Arize-ai / phoenix

AI Observability & Evaluation
https://docs.arize.com/phoenix
Other
3.32k stars 237 forks source link

[ENHANCEMENT] build golden datasets or manual evals #3249

Open sraibagiwith100x opened 3 months ago

sraibagiwith100x commented 3 months ago

Is your feature request related to a problem? Please describe. Annotate via phoenix app to build golden datasets or manual evals

Describe the solution you'd like

Was wondering if span or trace annotation for dataset creation and/or evaluation is on Phoenix roadmap at all? We are already using phoenix for a lot of the heavy lifting with tracing and visualizing traces however we are still exporting these traces out and manually converting them into datasets for eval/examples optimizations/etc What would be awesome is if there was a way for me too add manual annotations , rewrite expected output, etc when reviewing a span (see screenshot below) Current plan is to load phoenix traces offline and annotate via doccano PS is this available in managed arize? CleanShot 2024-05-20 at 12 38 20

Describe alternatives you've considered Doccano

Additional context Add any other context or screenshots about the feature request here.

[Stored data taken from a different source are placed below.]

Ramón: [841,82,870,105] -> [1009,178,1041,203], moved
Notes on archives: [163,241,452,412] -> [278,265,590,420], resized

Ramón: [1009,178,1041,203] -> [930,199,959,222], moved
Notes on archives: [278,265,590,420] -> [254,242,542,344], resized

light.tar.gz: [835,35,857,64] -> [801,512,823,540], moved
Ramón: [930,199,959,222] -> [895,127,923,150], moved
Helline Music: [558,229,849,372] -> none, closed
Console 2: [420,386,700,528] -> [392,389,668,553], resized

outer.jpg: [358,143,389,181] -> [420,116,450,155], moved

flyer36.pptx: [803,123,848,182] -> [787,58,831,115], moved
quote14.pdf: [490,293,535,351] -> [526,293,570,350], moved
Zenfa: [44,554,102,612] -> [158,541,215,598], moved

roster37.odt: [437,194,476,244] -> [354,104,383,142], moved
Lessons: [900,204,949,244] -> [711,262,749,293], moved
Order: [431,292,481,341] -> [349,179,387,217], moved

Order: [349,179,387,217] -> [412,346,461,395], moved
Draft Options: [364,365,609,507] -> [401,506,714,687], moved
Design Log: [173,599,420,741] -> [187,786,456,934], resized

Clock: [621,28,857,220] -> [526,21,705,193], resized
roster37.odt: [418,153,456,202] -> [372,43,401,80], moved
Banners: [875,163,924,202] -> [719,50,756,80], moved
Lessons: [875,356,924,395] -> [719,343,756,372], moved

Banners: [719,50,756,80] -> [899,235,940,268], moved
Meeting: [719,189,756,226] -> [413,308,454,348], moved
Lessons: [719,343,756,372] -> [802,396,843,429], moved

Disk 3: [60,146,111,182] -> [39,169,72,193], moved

mikeldking commented 2 months ago

Hey @sraibagiwith100x thanks for the request! We are definitely working on #2513 in the next few months. Overall you probably can pull data from phoenix using the query api and then adding labels back.

We are currently working on #2017 as well, which could be used as a sort of annotation queue of sorts. Happy to run you through a preview in the coming weeks if you'd be interested.